Eine Delegation von Unternehmern, IHK und Regionalverband war zuletzt noch einmal in der Bundeshauptstadt, um Norbert Barthle, Staatssekretär im Bundesverkehrsministerium, die Projekte aus der Region vorzustellen - mit Schützenhilfe der regionalen Bundestagsabgeordneten Annette Widmann-Mauz, Thomas Bareiß und Michael Donth. "Es gibt über alle Parteien hinweg den regionalen Schulterschluss beim Straßenbau. Diesen müssen wir jetzt nutzen, um möglichst viel für die Region herauszuholen", sagt Epp.
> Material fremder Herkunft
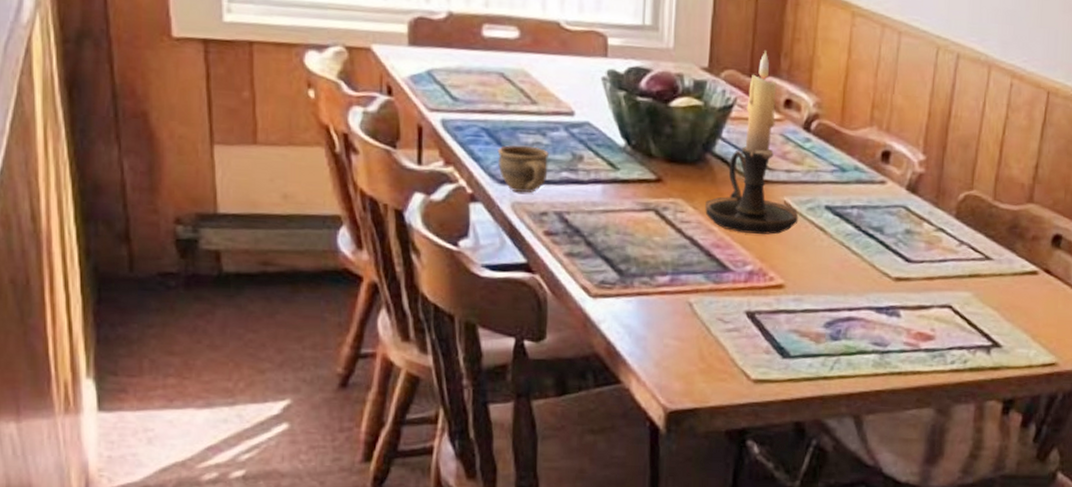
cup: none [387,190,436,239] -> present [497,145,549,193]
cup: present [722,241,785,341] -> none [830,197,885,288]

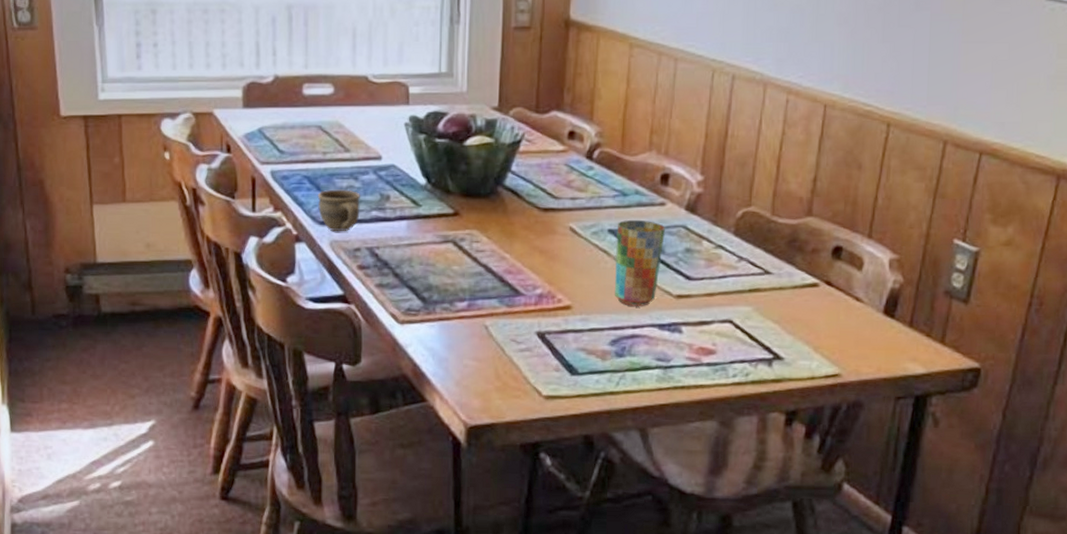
candle holder: present [705,50,799,235] -> none [498,86,584,260]
cup: none [830,197,885,288] -> present [614,219,665,306]

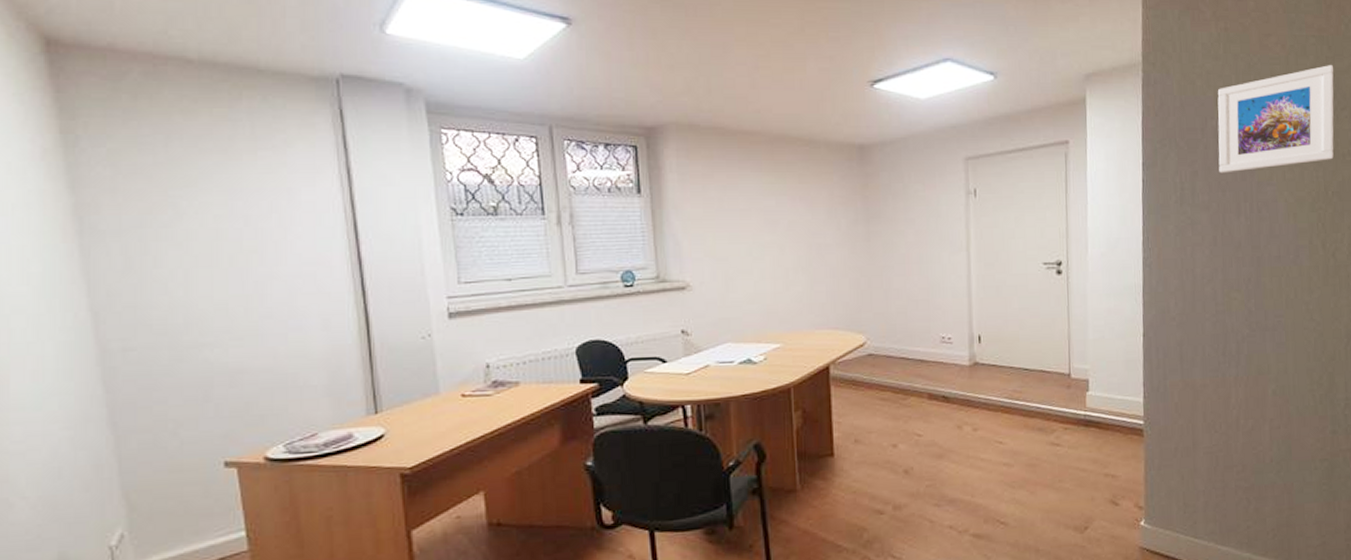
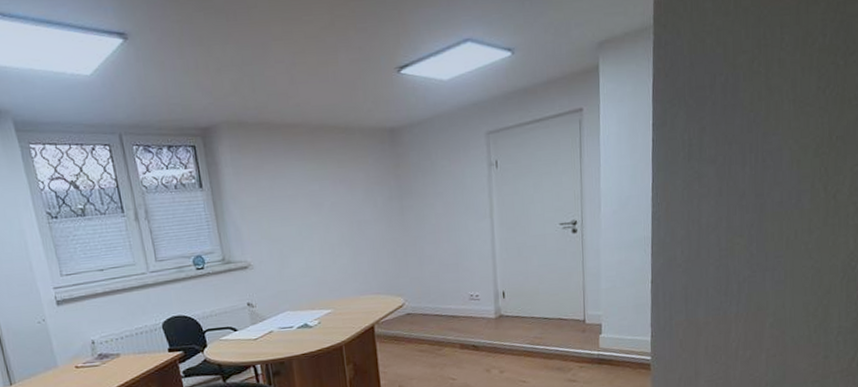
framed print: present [1217,65,1334,173] -> none [726,10,844,127]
Als wichtigen Erfolg für die Region wertet die IHK, dass die Ortsumfahrung Unterjesingen doch noch in das Bewertungsverfahren für den Bundesverkehrswegeplan aufgenommen wurde. Beim Gespräch in Berlin hatte Barthle betont, dass die Vorschlagsliste des Landes zwar gutzuheißen sei, der Bund aber eigene Maßstäbe für seine Priorisierung anlege. Mit Blick auf die Finanzierung von Verkehrsmaßnahmen erneuert die IHK ihr grundsätzliches Einverständnis mit einer Pkw-Maut, knüpft sie aber an klare Bedingungen, wie der IHK-Vizepräsident Alexander Benz, zugleich Vorsitzender des Verkehrsausschusses, sagt: "Die Einnahmen aus der Pkw-Maut dürfen nur in den Verkehrshaushalt fließen. Das muss die Politik Bürgern wie Unternehmern garantieren." Bei der Lkw-Maut hatte die Politik Ähnliches versprochen. Tatsächlich flossen Haushaltsmittel aus dem Verkehrsetat in dem Maße ab, wie Mauteinnahmen erzielt wurden.